Let's talk about the elephant in the room, what does Todd's role mean for the series going further?
CS: It means Jesse is going to kill him.
Oh, and I almost forgot, once again the better half Saul's D team comes to the rescue. Bill Burr has been fantastic in this show. What a fantastic shirt with those nut-huggers too. "Of course you know something about engines, that’s why they call you an engineer."
SE: Most railroad engineers don't know dick about engines. A diesel locomotive is an electronically controlled engine ran on power from a diesel motor. They man the controls, not work on engines. That is why that Bill Burr line was so great.

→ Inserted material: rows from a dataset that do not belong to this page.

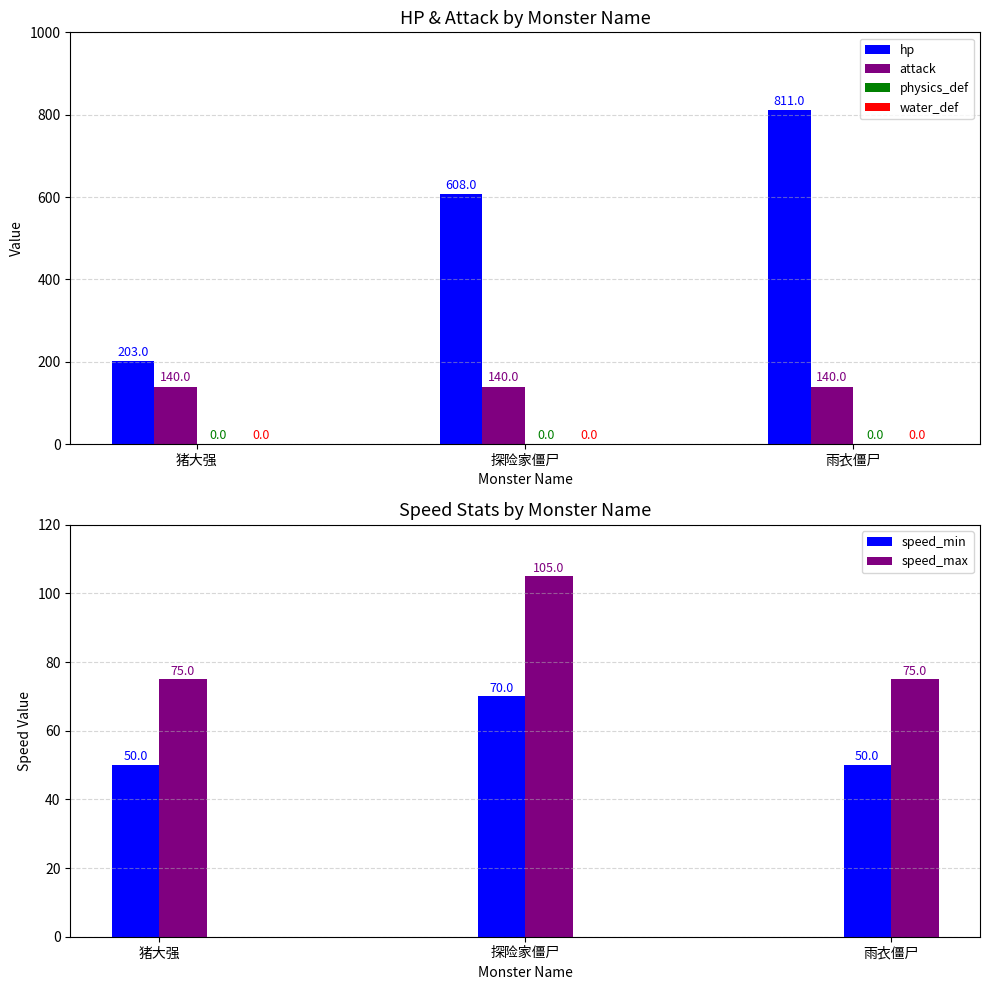

Reading right to left, what are all the values shown in this chart?

hp: 雨衣僵尸=811	探险家僵尸=608	猪大强=203
attack: 雨衣僵尸=140	探险家僵尸=140	猪大强=140
physics_def: 雨衣僵尸=0	探险家僵尸=0	猪大强=0
water_def: 雨衣僵尸=0	探险家僵尸=0	猪大强=0
speed_min: 雨衣僵尸=50	探险家僵尸=70	猪大强=50
speed_max: 雨衣僵尸=75	探险家僵尸=105	猪大强=75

CS: I'd really like to find out what they did to that dump truck to render it useless though. I know from experience that there are many engineers who don't know two shits about the most basic of engineering principles, hell, me being one of them a lot of the time--if not most of the time. Once, I had someone tell me that they didn't know you had to go to college to drive a train.
SE: You don't holmes, not at all. Any regular joe with half an IQ can hire on and get trained. That isn't to say the railroad isn't chock full of what some refer to as "wasted talent", men and women that could have been brilliant at other jobs, but flocked to the railroad for the money.
CS: Every walk of life is littered with those people. I've known many idiot savants in my day.
SE: Which is why Walter White is so believable. I worked with a guy that was a professional french horn player at one time, repaired microwaves at one time, could sing just like Van Morrison, and had famous relatives, top that.
CS: I had a roommate who's father was fired from Halliburton by Dick Cheney and still voted for Bush/Cheney twice
SE: Speaking of dicks, what is Todd's deal? Is he a psychopath? Did he want to prove he could handle himself to the guys? Or was he just afraid to go to prison?
CS: I think he is just a guy who sees things in black or white. He rectifies problems and worries about consequences later.
SE: So does Jesse immediately off Todd? How does this shake out next episode?
CS: It shakes out with a battle of the bands between Crucifictorious and TwaughtHammer. Faaaaaallacies!